A California congressman plans to file new legislation to make it more difficult to deport U.S. military veterans who are not citizens.
U.S. Rep. Mike Thompson, D-Calif., previously filed the bill in December 2011 but it died in committee.
The bill will not help veterans who have already been booted from the country, but it will ensure due process and require the authorization of the Secretary of Homeland Security before vets could be deported.
Now, according to attorneys and advocates for deported veterans, immigration and Customs Enforcement officials are able to boot veterans from the U.S. with the minimal amount of process even over questionable cases sometimes many years old.
Margaret Stock, an immigration attorney in Alaska and an Army Reserve officer, said immigration officials are very aggressive in trying to deport people, regardless of their veteran’s status. She said that in some cases job performances are based on the numbers you rack up, giving agents more incentive to make cases.
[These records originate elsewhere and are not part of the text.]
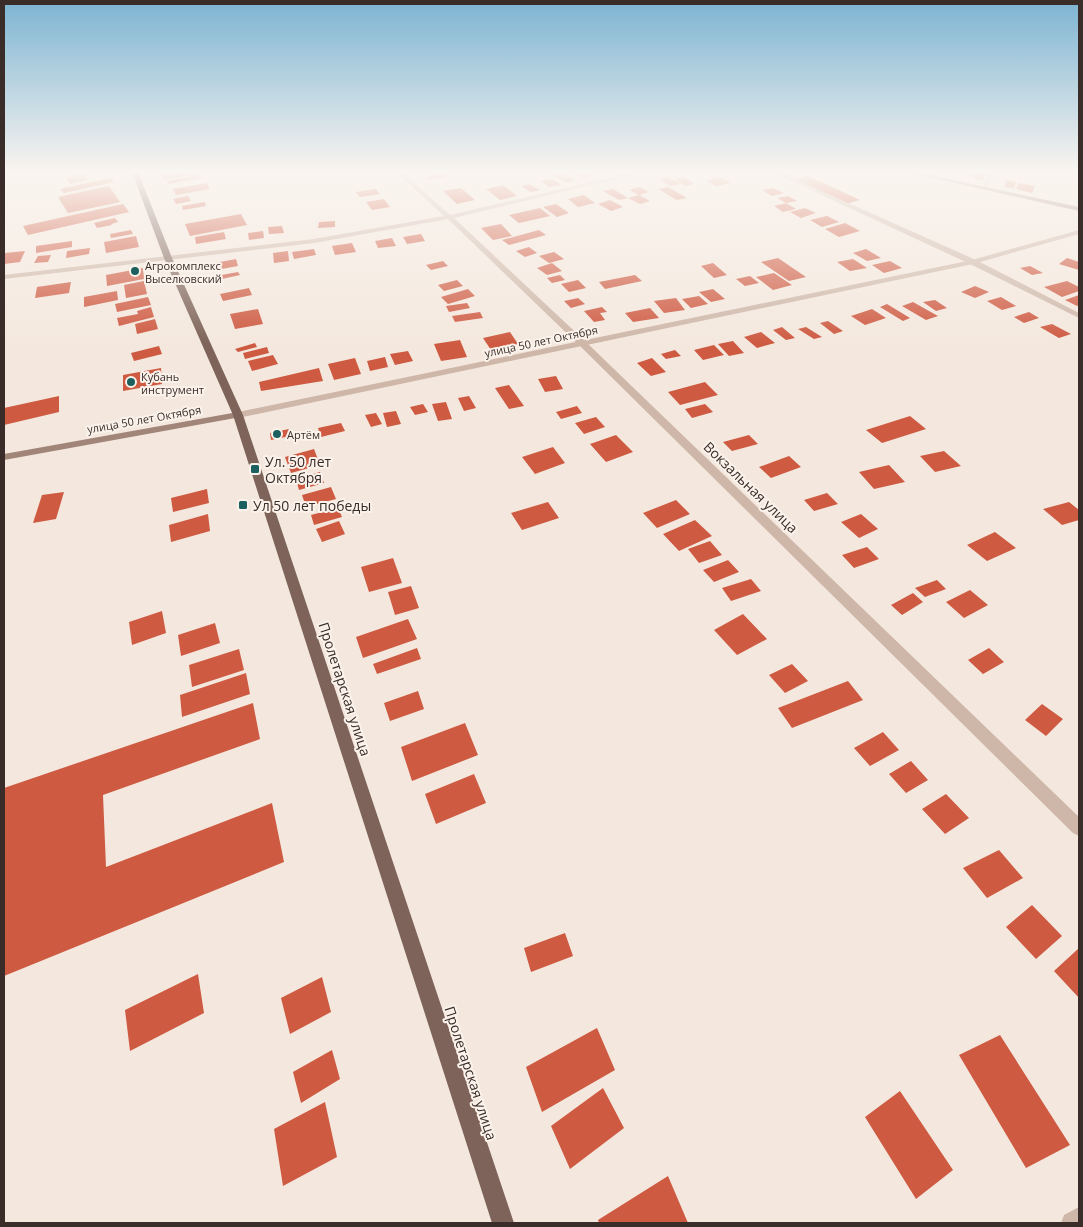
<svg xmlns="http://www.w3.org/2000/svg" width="1083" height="1227" font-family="'Open Sans',sans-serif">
<rect width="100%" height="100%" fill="#f4e8de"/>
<path fill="#ce5a42" d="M182,172H195L196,174L164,180L162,175Z
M560,172L575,180L567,183L552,175Z
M572,172H583L591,176L582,178Z
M976,172H983L987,173L983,180L973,178Z
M83,174L87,180L70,184L66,178Z
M443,174L447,177L430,180L426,177Z
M198,175L201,178L169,184L167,181Z
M808,176L860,200L845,204L793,180Z
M669,177L680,184L670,186L659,179Z
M684,177L694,184L685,186L674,179Z
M721,177L731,183L716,186L706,181Z
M110,178L114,182L64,193L60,189Z
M552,179L561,185L549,187L541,181Z
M1007,180L1016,182L1014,188L1004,187Z
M207,183L210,189L176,195L173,189Z
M1019,183L1035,186L1032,193L1016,189Z
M529,184L540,190L531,192L521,186Z
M503,185L517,196L500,200L486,189Z
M109,186L120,202L68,213L58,197Z
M639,187L649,192L639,195L629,190Z
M668,187L687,198L677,200L658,189Z
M461,188L475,200L457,204L443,191Z
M773,188L784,193L772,196L762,190Z
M376,189L380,194L360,197L356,192Z
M613,189L628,198L619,200L603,191Z
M584,195L595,203L578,207L568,199Z
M639,195L650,201L640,204L628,198Z
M188,196L191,201L176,204L173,199Z
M788,196L797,201L786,203L796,209L783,212L774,206L786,203L777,198Z
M384,199L390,207L372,210L366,202Z
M610,200L623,207L611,211L598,204Z
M205,202L206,206L183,210L182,206Z
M123,204L129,212L28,235L23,226Z
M556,204L569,213L557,217L543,207Z
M540,208L550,216L519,223L509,215Z
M805,208L816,213L801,218L790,212Z
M241,214L247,225L190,236L185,224Z
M827,216L839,222L822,227L810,220Z
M115,218L118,222L111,224L112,225L97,228L94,223Z
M335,221V227L318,228L319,222Z
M845,223L860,231L839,237L825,229Z
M501,224L512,236L493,240L481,228Z
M282,226L284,233L269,234L268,227Z
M131,230L133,234L111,238L110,234Z
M539,230L546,235L509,245L502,240Z
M263,231L264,238L249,240L248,233Z
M224,232L226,239L196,244L195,237Z
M421,234L425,241L407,244L403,237Z
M136,236L139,247L106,253L104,242Z
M392,238L396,246L378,248L375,241Z
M72,241V247L36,253V246Z
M352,243L356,252L335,255L332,246Z
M529,247L537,253L525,257L516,251Z
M90,248L89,254L66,258L67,251Z
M314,249L316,255L294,259L292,252Z
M866,249L881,258L867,261L853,253Z
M25,251L20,262L4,264L5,253Z
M288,251L289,261L274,263L273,253Z
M554,252L564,259L549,263L539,256Z
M51,255L48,262L34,263L38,256Z
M778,258L806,277L789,281L761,262Z
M1067,258L1079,262V270L1059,264Z
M236,259L238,266L205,272L204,265Z
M853,259L867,268L850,271L837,262Z
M443,261L448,266L431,270L426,265Z
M890,261L902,268L884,273L872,265Z
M552,263L562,271L547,275L537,268Z
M713,263L727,275L714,278L701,266Z
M1030,266L1043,273L1032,275L1020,268Z
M143,268L144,279L107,286L106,275Z
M238,272L240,275L217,280L216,276Z
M774,273L792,285L773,290L756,277Z
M560,275L565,280L552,283L547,278Z
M635,275L642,281L605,289L599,282Z
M750,276L759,283L745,286L736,279Z
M457,280L463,286L444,291L438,285Z
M578,280L586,288L569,292L561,284Z
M144,281L147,294L126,298L124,285Z
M1067,281L1079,287V291L1062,297L1044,287Z
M71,282L69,293L35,298L37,287Z
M975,286L989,292L975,298L961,292Z
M249,288L252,295L223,301L220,294Z
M468,289L475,296L448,304L441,297Z
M713,289L725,299L711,302L699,292Z
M117,291L118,300L84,307V297Z
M1079,295V305L1077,306L1065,300Z
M699,296L708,304L691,308L682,299Z
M148,297L151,305L117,312L115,304Z
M1001,297L1016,306L1002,310L987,301Z
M578,298L585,304L571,308L564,301Z
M676,298L685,310L664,313L654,301Z
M935,300L947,308L936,311L923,302Z
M913,302L938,316L926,320L902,306Z
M467,303L470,308L449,312L446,306Z
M887,304L910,318L903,321L880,307Z
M151,307L154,317L119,326L117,318L138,314L137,311Z
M602,307L607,312L600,313L605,320L594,322L584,311Z
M650,308L659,318L633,322L625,313Z
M258,309L263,324L235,329L230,314Z
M872,309L886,318L865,325L851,316Z
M480,312L483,318L455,322L452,316Z
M1029,312L1039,318L1024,323L1014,317Z
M155,319L158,329L137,334L135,324Z
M828,321L843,331L834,334L820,323Z
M1052,324L1071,334L1059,338L1040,327Z
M782,327L795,338L786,340L773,330Z
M806,327L822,337L814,339L798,329Z
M510,332L518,344L491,350L483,338Z
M761,332L775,343L757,348L744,337Z
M460,340L467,357L441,361L434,344Z
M733,341L744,353L729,356L718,344Z
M255,343L257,347L238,352L235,349Z
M714,345L724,355L703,360L694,350Z
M159,346L162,354L134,361L131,353Z
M267,347L269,353L245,359L243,353Z
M675,350L681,356L666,359L661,354Z
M408,351L413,361L395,365L390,354Z
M273,355L278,364L252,371L248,361Z
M385,357L388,367L370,371L367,361Z
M355,358L361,374L334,380L328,364Z
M652,358L666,372L651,376L637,363Z
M161,368L162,384L123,391V375Z
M319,368L323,381L261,391L259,382Z
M556,376L563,389L545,392L538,379Z
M705,382L718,395L680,405L668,392Z
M509,385L524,406L509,409L495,388Z
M59,396V412L4,425V408Z
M469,396L476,408L464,411L458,398Z
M446,402L452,419L438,421L432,404Z
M423,404L428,412L415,415L410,407Z
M705,404L713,412L692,418L685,409Z
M577,406L582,413L561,419L556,412Z
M396,411L401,424L387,427L383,413Z
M376,413L382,424L371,427L365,415Z
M910,416L926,429L882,443L866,430Z
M596,417L605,427L584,434L575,423Z
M341,423L345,431L321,437L318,428Z
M289,429L290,436L271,440L270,433Z
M616,435L633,452L606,462L590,444Z
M749,435L758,444L732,451L723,442Z
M553,447L565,463L535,474L522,457Z
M314,449L320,465L291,473L285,457Z
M944,451L961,466L935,472L920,456Z
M789,456L801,467L771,478L759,467Z
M889,465L905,482L874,489L859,472Z
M320,472L324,483L299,490L296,479Z
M331,487L336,499L306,507L302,495Z
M207,489L209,503L173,512L171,498Z
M64,492L56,519L33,523L42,495Z
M827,493L838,504L814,511L804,500Z
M676,500L690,514L657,528L643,513Z
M548,502L559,518L522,530L511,513Z
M1069,502L1079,510V520L1062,525L1043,509Z
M338,508L342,517L314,525L311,515Z
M208,514L210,531L171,542L169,525Z
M861,514L878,529L859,538L841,522Z
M695,520L712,536L679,551L663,534Z
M339,521L345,534L322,542L316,529Z
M995,532L1016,548L987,561L967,545Z
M710,541L722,555L699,563L688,549Z
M867,547L879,559L854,568L842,555Z
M393,558L402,583L369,592L361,567Z
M728,560L739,572L714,582L703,570Z
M751,579L761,591L731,601L722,588Z
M937,580L946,589L925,597L915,588Z
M411,586L419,608L395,615L388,592Z
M970,590L988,605L964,618L946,602Z
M913,593L923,602L902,615L891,605Z
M162,611L166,633L132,645L129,622Z
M743,614L767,639L737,655L714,630Z
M408,619L417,639L363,658L356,637Z
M215,623L220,643L181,656L178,635Z
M417,648L421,659L377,674L373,664Z
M989,648L1004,662L983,674L968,660Z
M239,649L244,670L192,687L189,665Z
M792,664L808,681L785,693L769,675Z
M246,673L250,694L182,717L180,695Z
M848,681L863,700L792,728L778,708Z
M418,691L424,709L390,721L384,703Z
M253,703L260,739L103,795L106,867L272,803L284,862L4,976V788Z
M1042,704L1063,719L1046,736L1025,720Z
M465,723L478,755L412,781L401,747Z
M883,732L899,750L870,766L854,748Z
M911,761L928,780L906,793L889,774Z
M474,774L486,803L436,824L425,794Z
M946,794L969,818L945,834L922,809Z
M999,850L1023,878L987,898L963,868Z
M1032,905L1062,936L1036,959L1006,927Z
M565,933L573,956L531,972L524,948Z
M1079,948V998L1054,971Z
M198,974L204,1013L130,1051L125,1010Z
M322,977L331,1012L290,1034L281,998Z
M597,1028L615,1070L542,1112L526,1067Z
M1000,1035L1070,1145L1026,1168L959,1055Z
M332,1050L340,1079L301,1103L293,1072Z
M603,1088L624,1128L570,1169L551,1126Z
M900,1091L953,1170L916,1199L865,1117Z
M325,1102L337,1157L283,1186L274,1129Z
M668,1176L688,1223H599L598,1220Z"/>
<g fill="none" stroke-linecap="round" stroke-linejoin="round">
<path fill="#ceb7a9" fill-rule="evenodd" d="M396,172H402L450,215L635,172H645L454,218L587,343L1079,817V836L1073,833L581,347L448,219L314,243L4,279V275L314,239L444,216Z
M772,172H779L976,260L1079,313V318L970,264Z
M989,172H995L986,189H982Z
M1079,1207V1223H1061L1064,1215Z"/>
<path fill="#ceb7a9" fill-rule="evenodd" d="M1079,230V234L973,264L238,418L233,415L238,412L972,260Z"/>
<path fill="#a28579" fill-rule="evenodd" d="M906,172H916L1079,207V211Z
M238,412L243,415L241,417L4,460V454Z"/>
<path fill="#7d6359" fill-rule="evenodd" d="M132,172H138L172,258L243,415L514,1223H492L233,415L164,258Z"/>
</g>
<linearGradient id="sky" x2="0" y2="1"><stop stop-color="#7cb4d2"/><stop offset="0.5" stop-color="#faf5f0"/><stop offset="1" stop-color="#faf5f0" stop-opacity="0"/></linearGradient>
<rect width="1083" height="344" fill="url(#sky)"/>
<g fill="#1b5f5f" stroke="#fbf3eb" stroke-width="2">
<circle cx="135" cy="271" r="5"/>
<circle cx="131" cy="382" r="5"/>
<circle cx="277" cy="434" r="5"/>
<rect x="250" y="464" width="10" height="10" rx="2.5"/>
<rect x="238" y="500" width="10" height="10" rx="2.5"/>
</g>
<g text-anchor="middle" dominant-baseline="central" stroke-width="4" stroke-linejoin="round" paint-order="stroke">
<g font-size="11" fill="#3a2d29" stroke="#fbf3eb" text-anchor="start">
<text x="145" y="265">Агрокомплекс<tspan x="145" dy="13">Выселковский</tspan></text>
<text x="141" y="376">Кубань<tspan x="141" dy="13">инструмент</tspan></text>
<text x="287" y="434">Артём</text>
</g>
<g font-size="11" fill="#3a2d29" stroke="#fbf3eb">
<text transform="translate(541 341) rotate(-12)">улица 50 лет Октября</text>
<text transform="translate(144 419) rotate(-10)">улица 50 лет Октября</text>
</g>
<g font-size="14" fill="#3a2d29" stroke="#fbf3eb" text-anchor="start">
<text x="265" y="461">Ул. 50 лет<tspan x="265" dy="16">Октября</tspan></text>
<text x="253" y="505">Ул 50 лет победы</text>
</g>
<g font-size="14" fill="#3a2d29" stroke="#fbf3eb">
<text transform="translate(751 487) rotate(44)">Вокзальная улица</text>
<text transform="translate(345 689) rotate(72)">Пролетарская улица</text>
<text transform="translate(471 1073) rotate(72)">Пролетарская улица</text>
</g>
</g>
<rect width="1083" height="1227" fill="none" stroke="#3a2d29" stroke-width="10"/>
</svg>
Stock’s claim is backed up by internal ICE emails cited in a Feb. 14 USA Today article in which an ICE field office’s supervisor warned regional chiefs that criminal deportations had dropped from 2011 and that the “only performance measure that will count this fiscal year is the criminal alien removal target.”
In an effort to do that, the paper reported, ICE officials trolled through state driver’s license records for information on foreign-born applicants, sent agents to traffic checkpoints manned by police looking for immigrants, and scoped out immigrants who have been charged for small-time offenses in local lock-ups.
A recent report by the Inspector General of the Department of Homeland Security, which oversees ICE, further hinted at overzealousness by ICE agents, criticizing the agency for expelling American citizens.
“ICE cannot assert its civil immigration enforcement authority to arrest, detain, or deport an individual unless the person arrested is an alien,” the IG stated. “Nonetheless, ICE has arrested and in some instances deported U.S. citizens.”
ICE has not responded to Military.com’s request for comment.
The provisions of the bill, expected to be filed this month will likely be the same as those spelled out in the earlier version, H.R. 3761, according to Thompson spokesman Austin Vevurka.
Vevurka said that with both Democrats and Republicans now talking about reforming the country’s immigration policy, Thompson believes the time may be right to get his bill to the floor and passed.
In addition to requiring the head of the Department of Homeland to sign off on deporting an honorably discharged veteran, it will also guarantee that the vet get a hearing before a judge. The bill also stipulates that DHS must factor in a vet’s eligibility for naturalization, and weigh the grounds for removing him against his military record and the hardship deportation would cause to him or his family.
Some of this has been on the books for awhile, according to Stock, but ICE has simply ignored it. According to a June 4, 2004, ICE memo, agents are supposed to ask about veteran’s status and inform the non-resident vet that he has the right to apply for citizenship even while being processed for deportation.“They are supposed to take into account military service before making a decision to deport someone,” she said.
Under a law passed in the mid-1990s a legal resident, including U.S. military veterans, can have their legal residency pulled and be deported if convicted of a crime, including crimes that occurred years earlier and for which the person has served his sentence.
Since then, the U.S. has deported thousands of honorably discharged veterans. Critics say the application of the law has worsened since the 9/11 attacks, after customs and immigration were placed under the umbrella of the Department of Homeland Security.
Stock and others say no one knows how many vets have been booted because ICE has shown little or no interest in documenting the veteran’s status of people they move to deport.
If Thompson’s bill does contain the same provisions as his last one, it will mean that an immigration officer encountering a non-citizen veteran with a conviction at an airport or port of entry could not simply order him out of the country, which Stock says the law now permits. It would also put the brakes on the speedy deportations of veterans by designating them as aggravated felons eligible for special removal proceedings.
Finally, she said, agents would not be able to deport a veteran merely because he had been previously been given an order for deportation. Stock said this happens when a person is mistakenly ordered out; later, another agent will see the record and immediately place the person on deportation.
“The bill doesn’t say that [veterans] can’t be deported,” Stock said. “It just says that the government can’t use its favored ‘quick and dirty’ deportation processes to get rid of honorably discharged veterans— it has to give them full due process.”